PROBLEM
Among the entries below, only the lines starting at the one with "1036 513 1035" and ending at the one with "81,1523 93,1526 151,1588", both included, are to be printed exactly.

GIVEN RECORDS below:

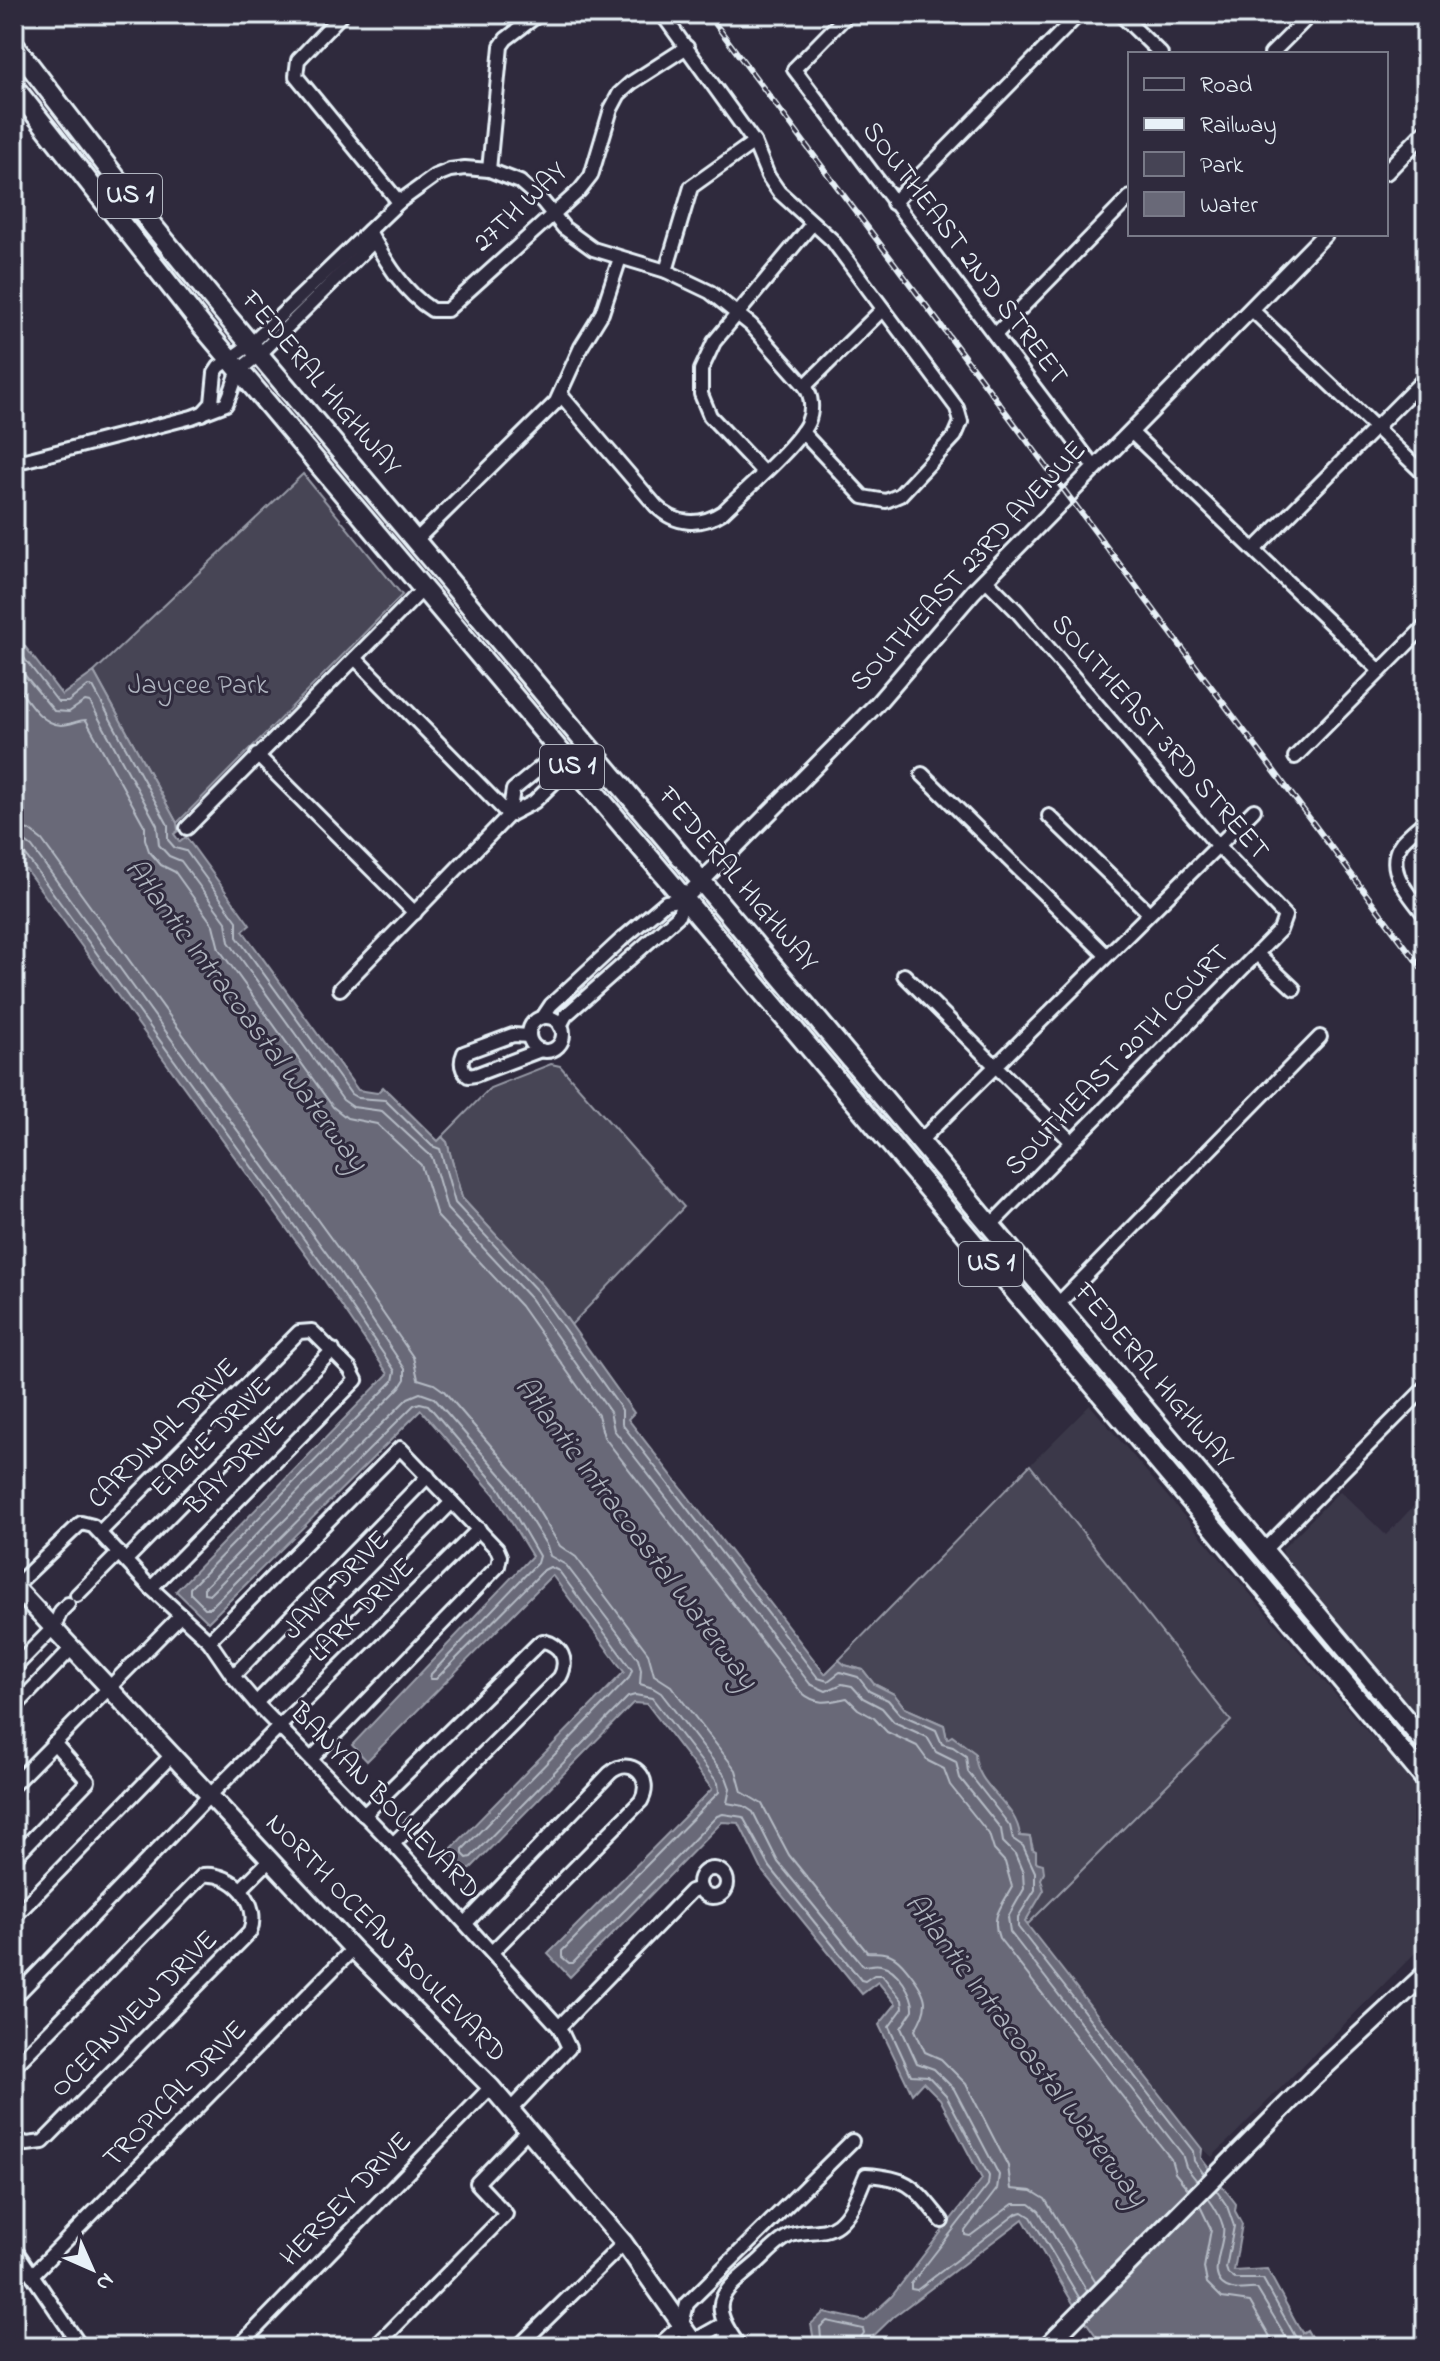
<svg xmlns="http://www.w3.org/2000/svg" width="1440" height="2361" font-family="'Indie Flower',sans-serif">
  <style>
    .built { fill: #3b3749 }
    .green { fill: #464455; stroke: #979aa6; stroke-width: 2 }
    .water { fill: #696978; stroke: #9c9fab; stroke-width: 2 }
    .lines { fill: none; stroke-linecap: round; stroke-linejoin: round }
    .shore { stroke: #b5bbc5; stroke-width: 2 }
    .minor-casing { stroke: #e8f1f8; stroke-width: 18 }
    .tertiary-casing { stroke: #e8f1f8; stroke-width: 20 }
    .secondary-casing { stroke: #e8f1f8; stroke-width: 22 }
    .primary-casing { stroke: #e8f1f8; stroke-width: 24 }
    .minor { stroke: #2f2a3d; stroke-width: 12 }
    .tertiary { stroke: #2f2a3d; stroke-width: 14 }
    .secondary { stroke: #2f2a3d; stroke-width: 16 }
    .primary { stroke: #2f2a3d; stroke-width: 18 }
    .rail-casing { stroke: #e8f1f8; stroke-width: 6 }
    .rail { stroke: #2f2a3d; stroke-width: 3; stroke-dasharray: 9; stroke-linecap: butt }
    .labels { text-anchor: middle; dominant-baseline: central; stroke-width: 6; stroke-linejoin: round; paint-order: stroke }
    .shield { fill: #2f2a3d; stroke: #b0b5c0; stroke-width: 2 }
    .shield-label { font-size: 26px; font-weight: bold; fill: #e8f1f8 }
    .street-label { font-size: 28px; fill: #e8f1f8; stroke: #2f2a3d }
    .park-label { font-size: 28px; fill: #afb4bf; stroke: #2f2a3d }
    .water-label { font-size: 30px; font-style: italic; fill: #afb4be; stroke: #2f2a3d }
  </style>
  <rect width="100%" height="100%" fill="#2f2a3d"/>
  <filter id="ink" filterUnits="userSpaceOnUse"><feTurbulence type="fractalNoise" baseFrequency=".0125" numOctaves="2"/><feDisplacementMap in="SourceGraphic" scale="16" xChannelSelector="R" yChannelSelector="G"/><feConvolveMatrix kernelMatrix="1 2 1 2 8 2 1 2 1" color-interpolation-filters="sRGB"/></filter>
  <g filter="url(#ink)">
    <!-- built -->
    <g class="built">
      <polygon points="1090,1405 1362,1726 1426,1796 1426,1942 1212,2157 1193,2139 1027,1925 1231,1721 1030,1465"/>
      <polygon points="1340,1491 1386,1535 1426,1493 1426,1725 1284,1557 1282,1549"/>
    </g>
    <!-- green -->
    <g class="green">
      <polygon points="303,474 402,595 177,823 94,672"/>
      <polygon points="551,1064 560,1066 684,1207 571,1325 544,1287 462,1198 447,1142 442,1137 490,1088"/>
      <polygon points="1030,1465 1231,1721 1027,1925 1024,1922 1028,1917 1041,1879 1030,1837 1020,1836 975,1768 947,1740 944,1725 905,1708 894,1694 874,1684 863,1670 844,1665 839,1660"/>
    </g>
    <!-- water -->
    <path class="water" d="M14 632 62 695 94 672 177 823 178 831 174 834 180 842 186 837 250 925 243 931 358 1090 377 1093 383 1087 438 1141 442 1137 447 1142 462 1198 544 1287 634 1413 628 1419 825 1674 839 1660 845 1665 863 1670 874 1684 894 1694 905 1708 944 1725 947 1739 952 1736 975 1753C975 1788 1017 1802 1020 1836L1030 1837 1032 1849 1036 1851V1862L1043 1864 1044 1873 1041 1879 1044 1890 1025 1922 1202 2149 1201 2158 1236 2204 1235 2211 1242 2224 1234 2271 1267 2269 1302 2333 1307 2330 1317 2347H1104L1074 2305 1023 2219 893 2317 862 2347H815L811 2324 824 2312 865 2321 892 2296 982 2179 940 2099 923 2082 912 2094 879 2025 896 2004 878 1982 862 1994 763 1872 739 1823 722 1822 570 1977 548 1954 712 1789 647 1704 633 1703 468 1871 449 1851 624 1672 552 1575 367 1761 352 1745 532 1556 494 1494 421 1410 208 1622 176 1591 388 1374 324 1280 14 853Z"/>
    <g class="lines">
      <!-- shore -->
      <g class="shore">
        <polyline points="14,645 58,702 68,702 88,686 93,687 168,825 168,840 175,848 186,851 237,921 237,937 351,1094 358,1098 385,1100 432,1146 440,1149 455,1203 538,1292 622,1410 622,1424 818,1678 828,1681 840,1672 858,1677 869,1691 888,1700 900,1714 936,1730 942,1744 953,1747 966,1756 968,1772 1010,1826 1013,1839 1023,1846 1035,1872 1035,1890 1018,1917 1018,1927 1193,2151 1194,2161 1204,2174"/>
        <polyline points="14,662 54,711 69,712 85,701 90,702 157,825 159,845 169,856 181,861 226,922 229,942 343,1100 353,1107 382,1111 432,1157 447,1209 530,1298 610,1412 614,1430 810,1684 826,1691 842,1684 852,1686 863,1698 882,1708 894,1722 927,1737 936,1752 956,1762 960,1778 1001,1829 1003,1842 1015,1854 1023,1873 1024,1889 1008,1917 1010,1932 1182,2154 1186,2167 1197,2181"/>
        <path d="M14 682C26 697 39 724 61 725 71 725 78 720 86 720L145 827V839L149 851 161 865 175 872 213 925 219 949 333 1107 347 1118 377 1124 421 1165 437 1216 521 1306 598 1415 604 1437 801 1692C817 1706 829 1702 847 1698L858 1709 874 1718 887 1732 917 1746 928 1761 944 1769 950 1785 989 1834 994 1850 1005 1862 1012 1887C1002 1906 990 1916 999 1938L1171 2159 1175 2173 1188 2189"/>
        <path d="M14 827 29 830 42 840 348 1262 413 1357 418 1379 434 1384 444 1391 517 1476 560 1546 576 1557 648 1653 654 1675 671 1686 736 1770 742 1792 762 1804 789 1855 867 1952C875 1953 883 1951 891 1955 900 1959 904 1966 910 1973 928 1996 930 2005 915 2030L925 2052 941 2059 966 2084 1008 2166 1011 2189 1032 2191 1045 2199 1096 2283"/>
        <path d="M14 839 24 841 32 847 338 1269 405 1369V1379L400 1387 204 1588V1593L210 1594 408 1398 420 1393 434 1398 508 1483 547 1546 550 1556 566 1565 638 1659 641 1670 640 1684 653 1688 661 1693 726 1777 730 1788 727 1803 744 1806 753 1812 778 1862 863 1966C868 1966 875 1963 881 1965 897 1968 914 1995 913 2010L901 2028 917 2063 934 2069 954 2089 999 2175 997 2189 965 2231V2235L970 2236 1013 2204H1030L1039 2211 1087 2291"/>
        <polyline points="14,849 24,853 330,1275 395,1371 393,1381 190,1588 190,1593 205,1608 210,1608 414,1405 420,1403 428,1405 500,1489 539,1556 537,1563 431,1674 430,1679 436,1679 544,1570 550,1567 559,1571 632,1670 629,1678 463,1849 463,1854 467,1858 471,1857 628,1697 635,1695 652,1698 718,1783 719,1792 562,1951 562,1957 569,1963 573,1963 717,1816 723,1814 743,1817 770,1867 861,1980 865,1981 874,1975 882,1975 902,2000 903,2008 889,2027 911,2075 928,2076 946,2095 989,2176 988,2185 911,2284 911,2289 917,2290 1016,2214 1023,2212 1031,2217 1080,2299"/>
        <polyline points="1216,2190 1227,2206 1234,2226 1226,2268 1228,2274 1235,2279 1263,2279 1295,2336 1307,2347"/>
        <path d="M1208 2198C1214 2206 1220 2215 1223 2226 1227 2244 1201 2281 1232 2289 1240 2291 1249 2288 1257 2289L1292 2347"/>
        <polyline points="1200,2206 1211,2229 1204,2268 1207,2283 1222,2298 1250,2302 1276,2347"/>
        <polyline points="822,2347 820,2327 827,2321 863,2329 864,2333 858,2341 858,2347"/>
      </g>
      <!-- minor casing -->
      <g class="minor-casing">
        <g id="minor">
          <polyline points="342,14 298,60 296,76 399,202"/>
          <polyline points="662,14 754,142 768,176 779,192 832,240 957,408 961,422 955,436 900,495 886,501 863,497 802,432"/>
          <polyline points="848,14 794,69 1095,468"/>
          <polyline points="1120,14 1161,54"/>
          <polyline points="1271,54 1311,14"/>
          <polyline points="489,170 501,46 506,39 539,14"/>
          <polyline points="893,203 1079,14"/>
          <path d="M369 231C385 260 403 292 432 310H447L580 190 591 176 611 109 619 94 631 83 687 47"/>
          <polyline points="666,271 691,187 754,142"/>
          <polyline points="1251,309 1426,476"/>
          <polyline points="995,335 1130,197"/>
          <polyline points="805,386 883,309"/>
          <path d="M202 414 212 403 215 373 219 367 251 344 399 202 435 176 450 170 465 168 489 170 520 182 543 202 564 228 593 249 666 271 710 292 751 325 805 386C812 396 813 410 808 422 798 445 743 492 723 512 700 527 675 525 656 506L561 395"/>
          <polyline points="1131,432 1380,671"/>
          <path d="M14 463 192 417 226 404C240 374 229 376 260 354L374 241"/>
          <polyline points="763,472 710,416 701,394 701,370 714,342 813,223"/>
          <polyline points="415,541 556,402 581,347 602,313 620,258"/>
          <polyline points="1254,550 1426,377"/>
          <polyline points="985,579 1016,610 1217,845 1285,916 1280,930 990,1226"/>
          <polyline points="355,658 509,815"/>
          <polyline points="257,755 415,913"/>
          <polyline points="1295,757 1426,625"/>
          <polyline points="922,774 1106,955"/>
          <polyline points="509,815 513,790 559,752"/>
          <polyline points="1049,816 1149,913"/>
          <path d="M1426 820C1418 827 1409 834 1402 842 1382 869 1411 896 1426 917"/>
          <polyline points="187,828 423,589"/>
          <polyline points="1257,954 1294,989"/>
          <polyline points="904,975 1072,1142"/>
          <polyline points="340,989 509,815 534,802 571,766"/>
          <polyline points="543,1017 551,1005 621,940 666,902 684,899 678,916 566,1015 560,1026"/>
          <circle cx="546" cy="1034" r="17"/>
          <path d="M529 1036 513 1035 464 1053C460 1062 461 1069 468 1076L475 1075 541 1050"/>
          <polyline points="920,1141 1254,810"/>
          <polyline points="1057,1305 1320,1037"/>
          <polyline points="100,1532 299,1332 312,1331 350,1369 356,1380 151,1588"/>
          <polyline points="1263,1551 1426,1387"/>
          <polyline points="126,1560 333,1350"/>
          <polyline points="14,1587 81,1523 93,1526 151,1588 209,1641 233,1676 256,1703 393,1844 559,2027 569,2048 511,2109"/>
          <polyline points="77,1595 119,1553"/>
          <polyline points="209,1641 400,1448 497,1549 500,1556 498,1566 311,1759"/>
          <polyline points="14,1668 54,1627 61,1611 68,1604"/>
          <polyline points="233,1676 428,1476"/>
          <polyline points="256,1703 452,1502"/>
          <polyline points="14,1708 72,1648"/>
          <polyline points="14,1784 181,1615"/>
          <path d="M364 1815 539 1643 543 1641C561 1645 569 1660 560 1677L393 1844"/>
          <polyline points="14,1858 88,1781 54,1743"/>
          <circle cx="713" cy="1883" r="14"/>
          <polyline points="241,1889 271,1859"/>
          <polyline points="14,1917 172,1755"/>
          <path d="M466 1923 610 1773C631 1755 654 1778 641 1801L492 1952"/>
          <polyline points="14,1998 211,1794 479,1529"/>
          <polyline points="559,2027 691,1891 700,1888"/>
          <path d="M14 2067 203 1875C234 1872 261 1903 250 1932L43 2142 27 2144 14 2139"/>
          <polyline points="14,2248 81,2347"/>
          <polyline points="32,2275 353,1949"/>
          <polyline points="693,2341 718,2327 728,2331 726,2340 716,2347"/>
          <polyline points="238,2347 491,2087"/>
          <polyline points="375,2347 506,2214 477,2183 527,2131"/>
          <polyline points="518,2347 624,2243"/>
          <polyline points="657,2347 682,2324 687,2304 852,2141"/>
          <path d="M740 2347C706 2302 720 2294 757 2263 767 2254 779 2240 791 2235 807 2229 824 2235 838 2224 852 2213 859 2191 866 2175 911 2178 914 2187 942 2221"/>
        </g>
      </g>
      <!-- tertiary casing -->
      <g class="tertiary-casing">
        <g id="tertiary">
          <polyline points="1386,172 1426,131"/>
          <polyline points="684,899 876,705 973,592 1325,234"/>
        </g>
      </g>
      <!-- secondary casing -->
      <g class="secondary-casing">
        <g id="secondary">
          <polyline points="14,1586 353,1949 491,2087 624,2243 697,2347"/>
          <polyline points="1046,2347 1312,2079 1426,1973"/>
        </g>
      </g>
      <!-- primary casing -->
      <g class="primary-casing">
        <g id="primary">
          <polyline points="14,45 152,225 219,307 1426,1744"/>
          <polyline points="14,87 202,326 1426,1780"/>
        </g>
      </g>
      <!-- minor -->
      <use href="#minor" class="minor"/>
      <!-- tertiary -->
      <use href="#tertiary" class="tertiary"/>
      <!-- secondary -->
      <use href="#secondary" class="secondary"/>
      <!-- primary -->
      <use href="#primary" class="primary"/>
      <!-- rail casing -->
      <g class="rail-casing">
        <polyline id="rail" points="708,14 1426,974"/>
      </g>
      <!-- rail -->
      <use href="#rail" class="rail"/>
    </g>
  </g>
  <g class="labels">
    <!-- shield labels -->
    <g class="shield">
      <rect x="98" y="174" width="64" height="44" rx="6"/>
      <rect x="540" y="745" width="64" height="44" rx="6"/>
      <rect x="959" y="1242" width="64" height="44" rx="6"/>
    </g>
    <g class="shield-label">
      <text x="130" y="196">US 1</text>
      <text x="572" y="767">US 1</text>
      <text x="991" y="1264">US 1</text>
    </g>
    <!-- street labels -->
    <g class="street-label">
      <text transform="translate(521 208) rotate(-43)">27TH WAY</text>
      <text transform="translate(964 254) rotate(53)">SOUTHEAST 2ND STREET</text>
      <text transform="translate(320 384) rotate(50)">FEDERAL HIGHWAY</text>
      <text transform="translate(969 567) rotate(-47)">SOUTHEAST 23RD AVENUE</text>
      <text transform="translate(1159 738) rotate(49)">SOUTHEAST 3RD STREET</text>
      <text transform="translate(737 880) rotate(50)">FEDERAL HIGHWAY</text>
      <text transform="translate(1118 1061) rotate(-46)">SOUTHEAST 20TH COURT</text>
      <text transform="translate(1153 1376) rotate(50)">FEDERAL HIGHWAY</text>
      <text transform="translate(164 1434) rotate(-45)">CARDINAL DRIVE</text>
      <text transform="translate(212 1438) rotate(-45)">EAGLE DRIVE</text>
      <text transform="translate(236 1467) rotate(-45)">BAY DRIVE</text>
      <text transform="translate(337 1586) rotate(-46)">JAVA DRIVE</text>
      <text transform="translate(363 1611) rotate(-45)">LARK DRIVE</text>
      <text transform="translate(384 1802) rotate(46)">BANYAN BOULEVARD</text>
      <text transform="translate(385 1939) rotate(46)">NORTH OCEAN BOULEVARD</text>
      <text transform="translate(135 2015) rotate(-45)">OCEANVIEW DRIVE</text>
      <text transform="translate(176 2095) rotate(-46)">TROPICAL DRIVE</text>
      <text transform="translate(347 2200) rotate(-46)">HERSEY DRIVE</text>
    </g>
    <!-- park labels -->
    <g class="park-label">
      <text x="198" y="686">Jaycee Park</text>
    </g>
    <!-- water labels -->
    <g class="water-label">
      <text transform="translate(245 1016) rotate(53)">Atlantic Intracoastal Waterway</text>
      <text transform="translate(635 1534) rotate(53)">Atlantic Intracoastal Waterway</text>
      <text transform="translate(1025 2051) rotate(53)">Atlantic Intracoastal Waterway</text>
    </g>
  </g>
  <!-- margin -->
  <rect width="1440" height="2361" fill="none" stroke="#2f2a3d" stroke-width="48"/>
  <rect x="24" y="24" width="1392" height="2313" fill="none" stroke="#e8f1f8" stroke-width="3" filter="url(#ink)"/>
  <!-- legend -->
  <rect x="1128" y="52" width="260" height="184" fill="#2f2a3d" stroke="#797a88" stroke-width="2"/>
  <rect x="1144" y="78" width="40" height="12" fill="#2f2a3d" stroke="#797a88" stroke-width="2"/>
  <text x="1200" y="92" font-size="24" fill="#e8f1f8">Road</text>
  <rect x="1144" y="118" width="40" height="12" fill="#e8f1f8" stroke="#797a88" stroke-width="2"/>
  <text x="1200" y="132" font-size="24" fill="#e8f1f8">Railway</text>
  <rect x="1144" y="152" width="40" height="24" fill="#464455" stroke="#797a88" stroke-width="2"/>
  <text x="1200" y="172" font-size="24" fill="#e8f1f8">Park</text>
  <rect x="1144" y="192" width="40" height="24" fill="#696978" stroke="#797a88" stroke-width="2"/>
  <text x="1200" y="212" font-size="24" fill="#e8f1f8">Water</text>
  <!-- north arrow -->
  <g transform="translate(92 2269) rotate(135)" stroke="#2f2a3d" stroke-width="6" paint-order="stroke">
  <path d="M0-6L14 30L0 20L-14 30Z" fill="#e8f1f8"/>
  <text y="-12" font-size="22" font-weight="bold" text-anchor="middle" fill="#e8f1f8">N</text>
  </g>
</svg>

End of GIVEN RECORDS.

RESULT FOR THIS TASK
          <path d="M529 1036 513 1035 464 1053C460 1062 461 1069 468 1076L475 1075 541 1050"/>
          <polyline points="920,1141 1254,810"/>
          <polyline points="1057,1305 1320,1037"/>
          <polyline points="100,1532 299,1332 312,1331 350,1369 356,1380 151,1588"/>
          <polyline points="1263,1551 1426,1387"/>
          <polyline points="126,1560 333,1350"/>
          <polyline points="14,1587 81,1523 93,1526 151,1588 209,1641 233,1676 256,1703 393,1844 559,2027 569,2048 511,2109"/>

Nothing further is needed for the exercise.